Have your concrete floors started to sink? It can happen gradually or very quickly.
It can be very difficult to notice and measure a gradually sinking foundation when you are walking or working on it daily. In most case, the sinking will only be noticeable once major damage has been done. Major damage is much more expensive to fix so keep an eye on your floor and monitor it for any changes to save your wallet.
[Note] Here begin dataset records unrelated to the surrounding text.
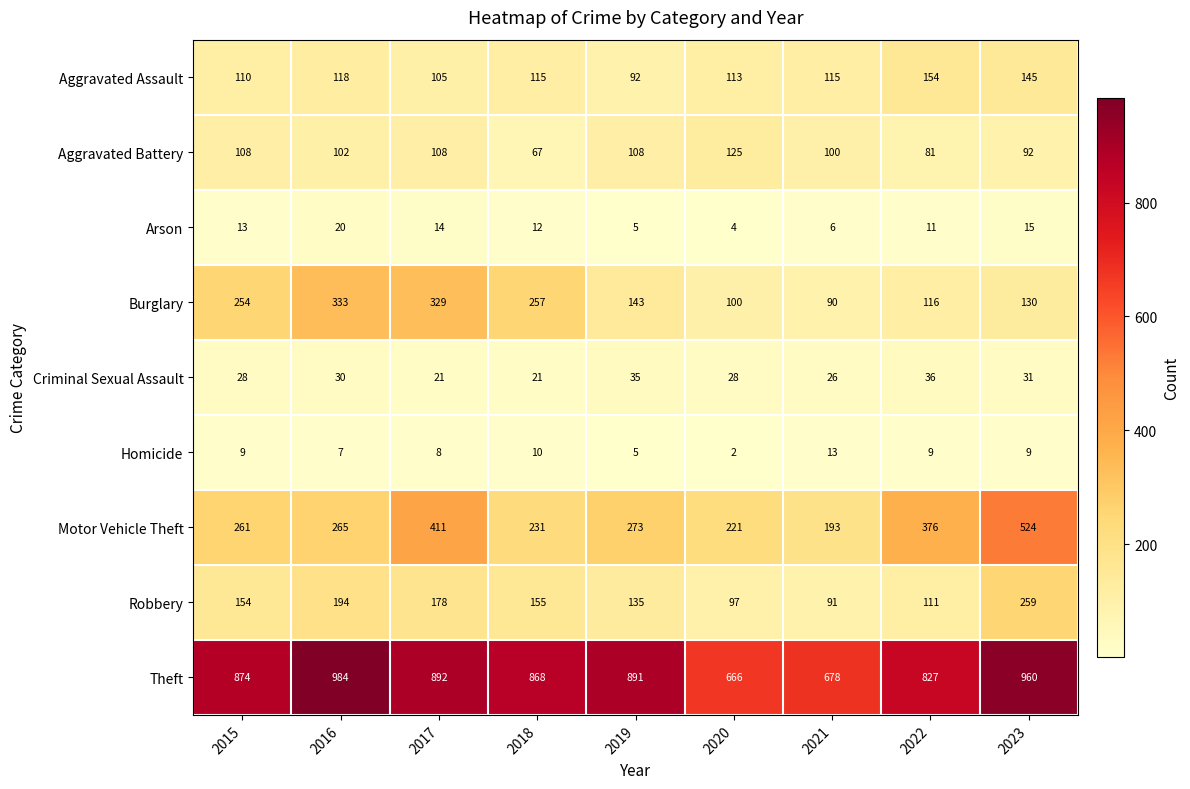

At which category is the sum across all series the highest?

2023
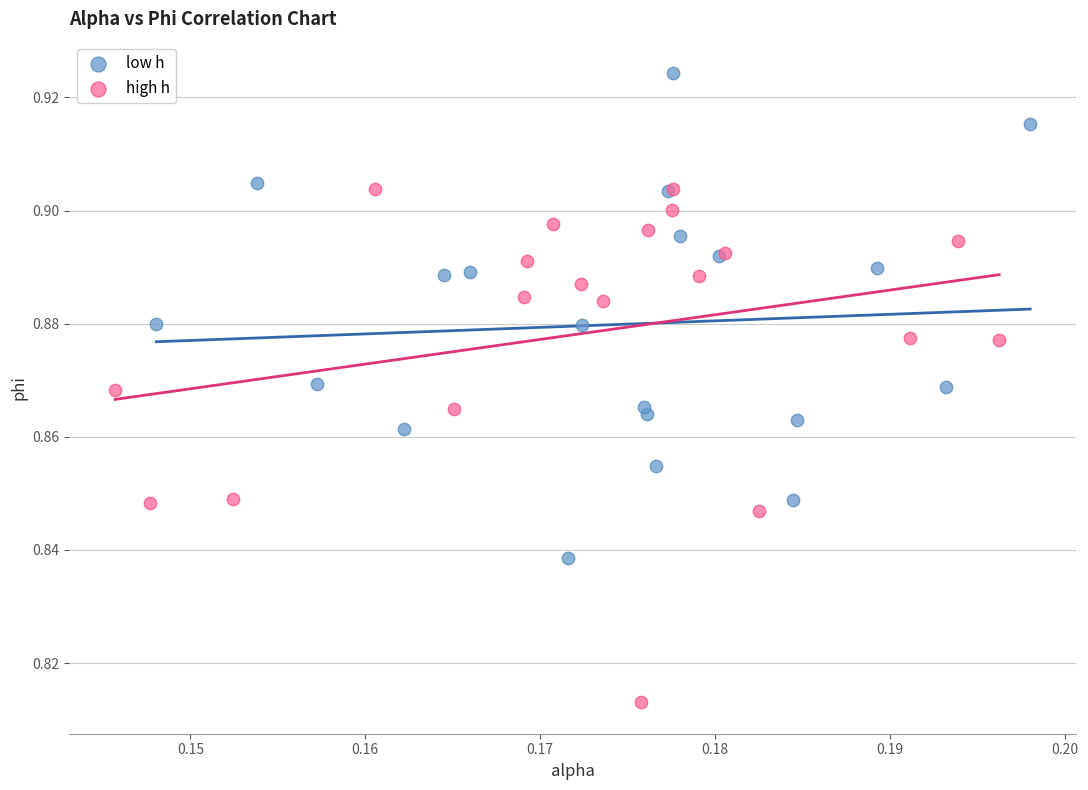

Which series contains the lowest Y value?

high h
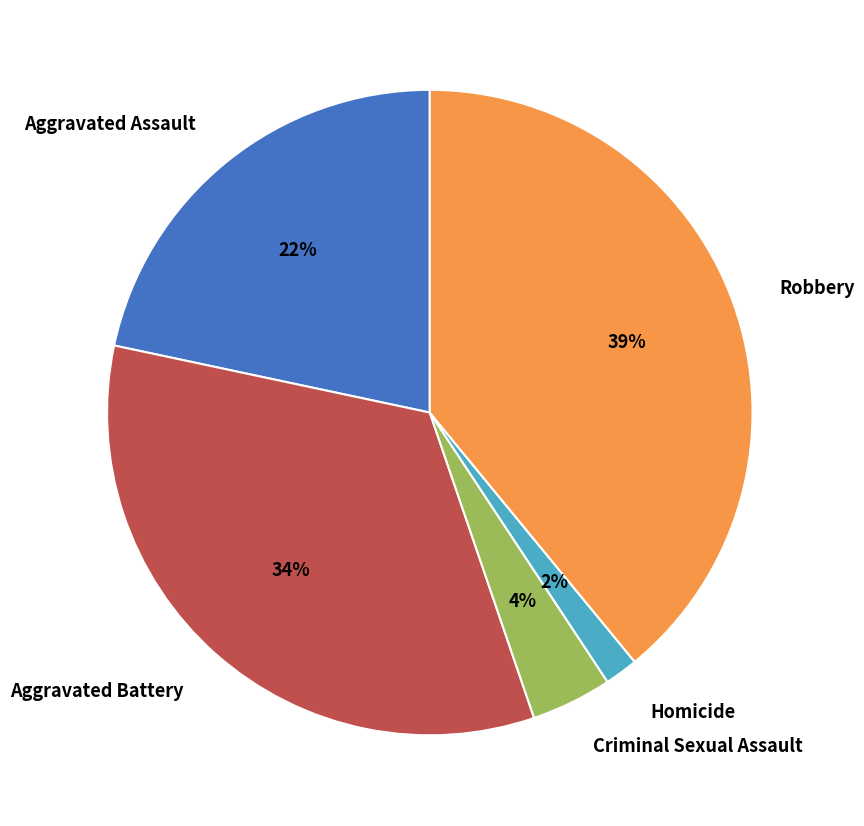

Is there a majority slice in this chart?

No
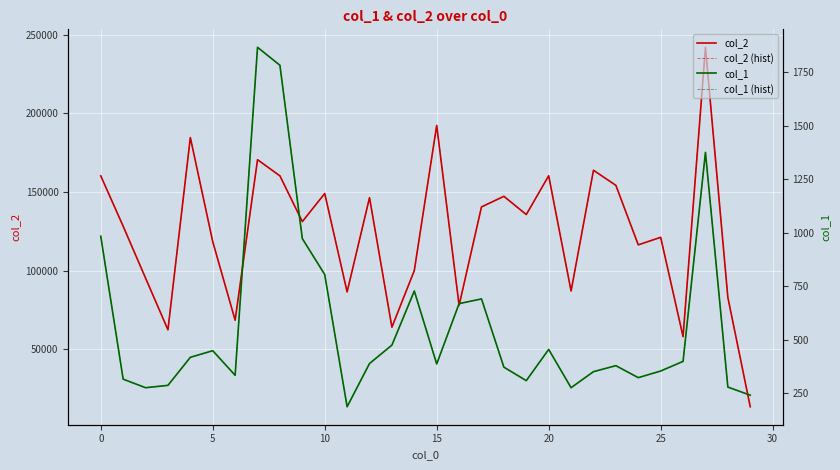

What is the difference between the highest and lowest values at 23?

153819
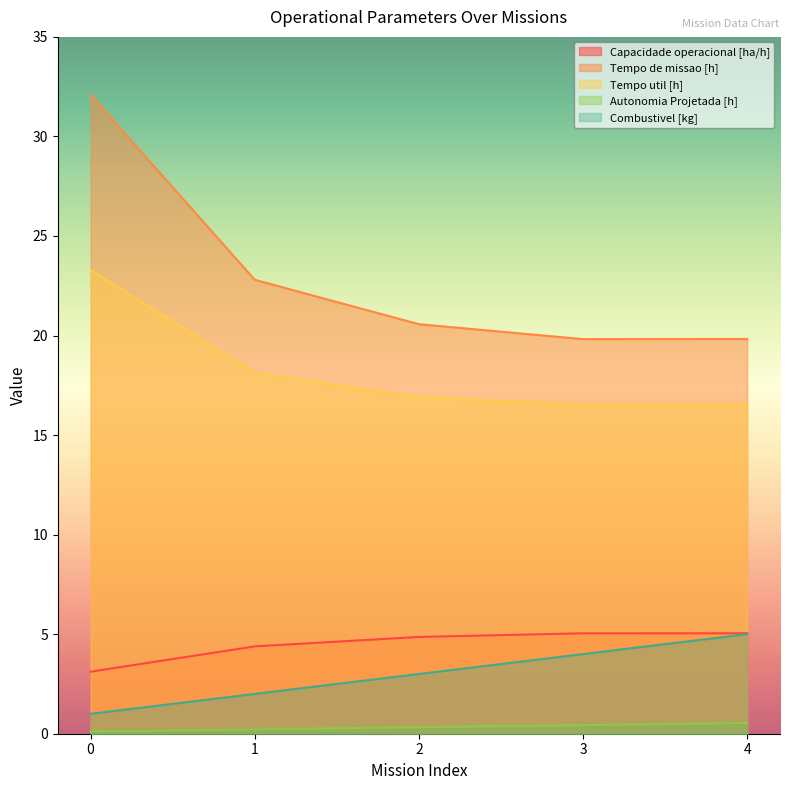

What is the greatest value displayed?

32.1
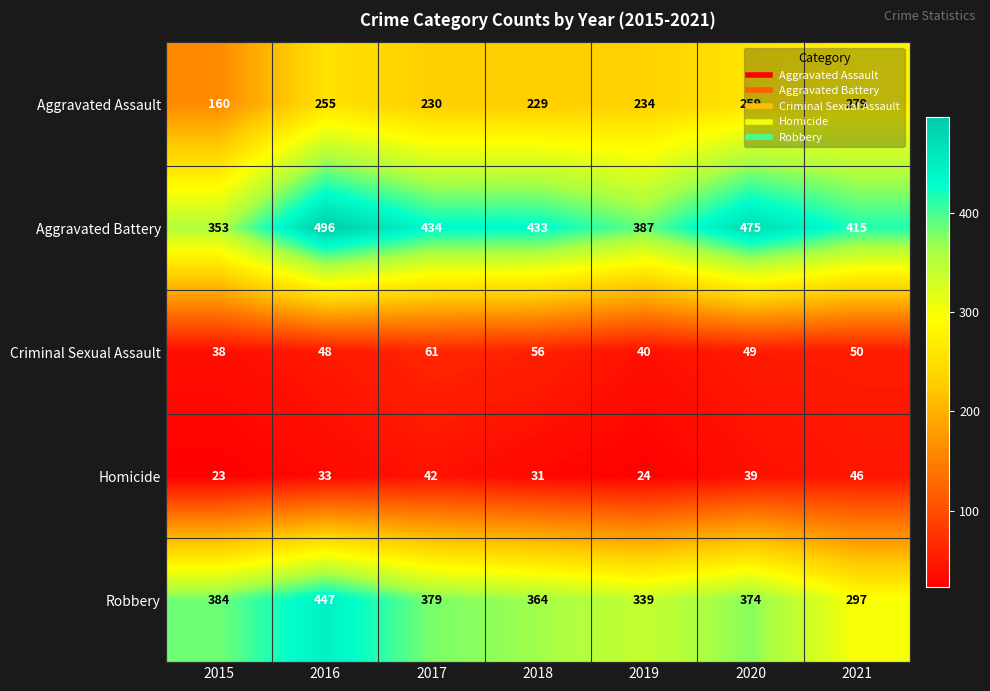

What is the approximate value of Robbery at 2015?

384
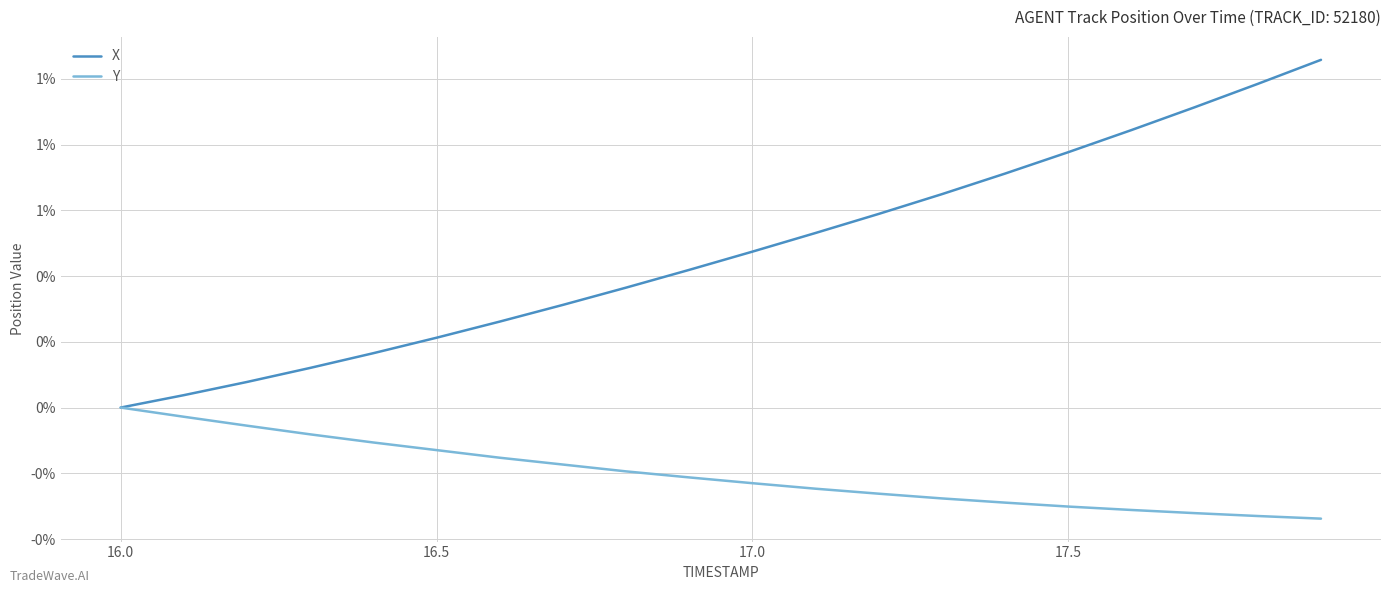

Reading right to left, list all the values displayed in this chart.

X: 1.1	1.0	0.9	0.8	0.8	0.7	0.6	0.6	0.5	0.5	0.4	0.4	0.3	0.3	0.2	0.2	0.1	0.1	0.0	0.0
Y: -0.3	-0.3	-0.3	-0.3	-0.3	-0.3	-0.3	-0.3	-0.2	-0.2	-0.2	-0.2	-0.2	-0.2	-0.1	-0.1	-0.1	-0.1	-0.0	0.0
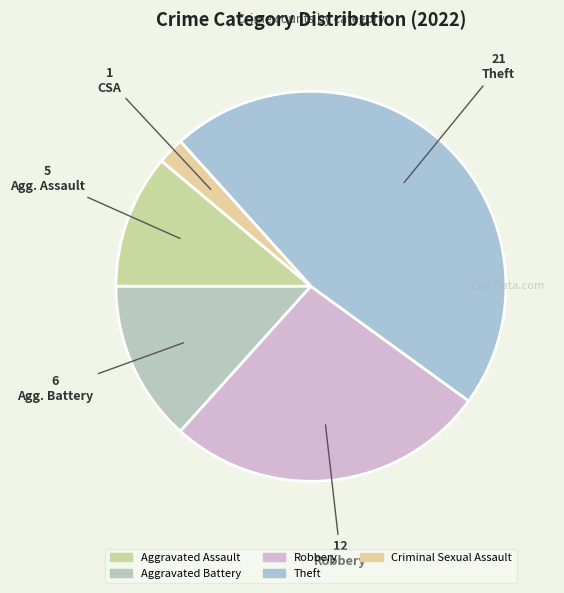

How many segments does this pie chart have?

5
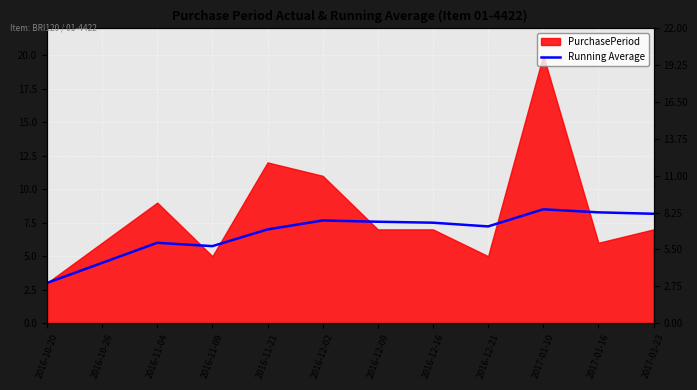

What is the difference between the second highest and second lowest values?

3.8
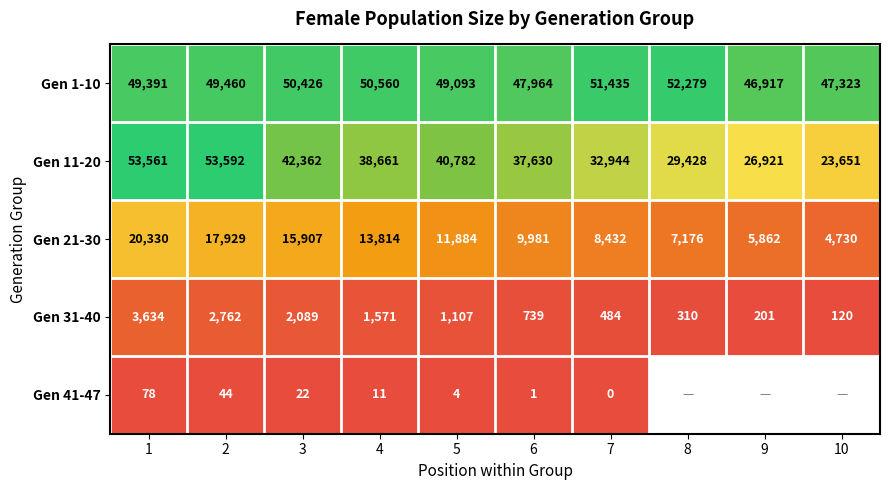

Rank the categories by Gen 1-10 value from lowest to highest.

9, 10, 6, 5, 1, 2, 3, 4, 7, 8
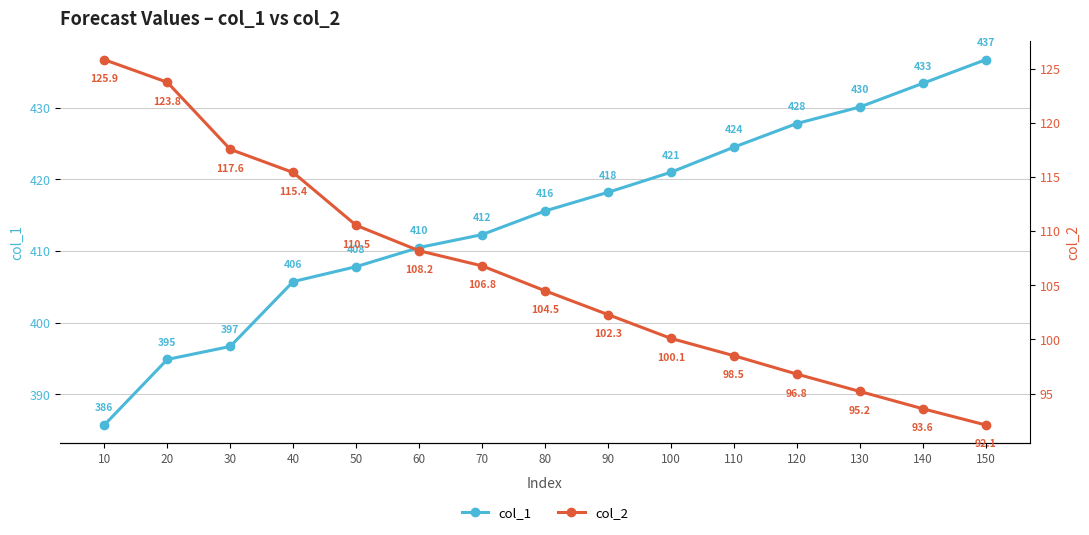

At which category is the sum across all series the highest?

150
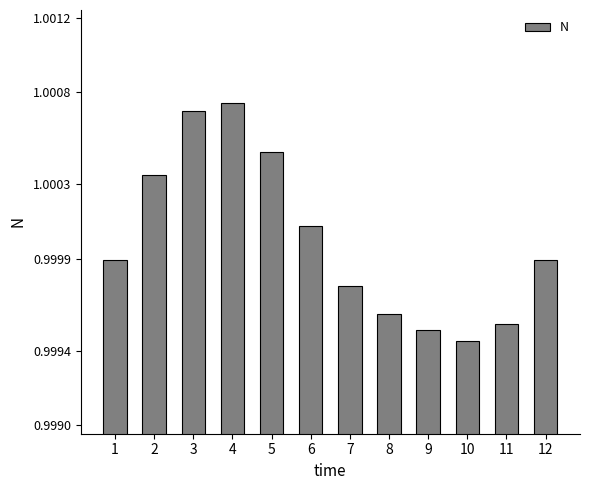

Is it true that the value at 9 is 1.5?

False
When you notice your floors have sunk it is important to identify whether the damage is structural eg. support beams or posts, or whether the problem stems from issues even deeper down. Fixing the only the structural issues and not any subsidence issues means you have only dealt with the superficial issue and this will cause more issues down the track.
Sinking concrete floors usually indicate building subsidence.
Building Subsidence: the process by which an area of land sinks to a lower level than normal, or by which a building sinks into the ground.
The different ways floors and buildings sink include:
Changes in the ground can result in the movement of underground material, which is usually soil when it comes to buildings.
Subsidence occurs when a change in the ground results in movement of underground material (with buildings, this material is most likely to be the soil).
Specific causes of subsidence include:
Drought: soil can contract without sufficient water
Flooding: with too much water the ground can be flooded
Liquefaction: liquid can be seized from the ground by earthquakes or similar activity that shakes the ground
Vibration can be caused by heavy traffic or machinery used
Excavation work or construction sites in a nearby area
Yes, sinking floors should be dealt with quickly. If you don’t fix the sinking floors they will continue to worsen and foundation problems can lead to structural issues with the building.
So how do you fix a sinking concrete floor? The floor needs to be raised and re-levelled to support the building. This will strengthen weak ground to create a stable base and avoid further sinking issues in the future.
Chemical underpinning is often a very effective method.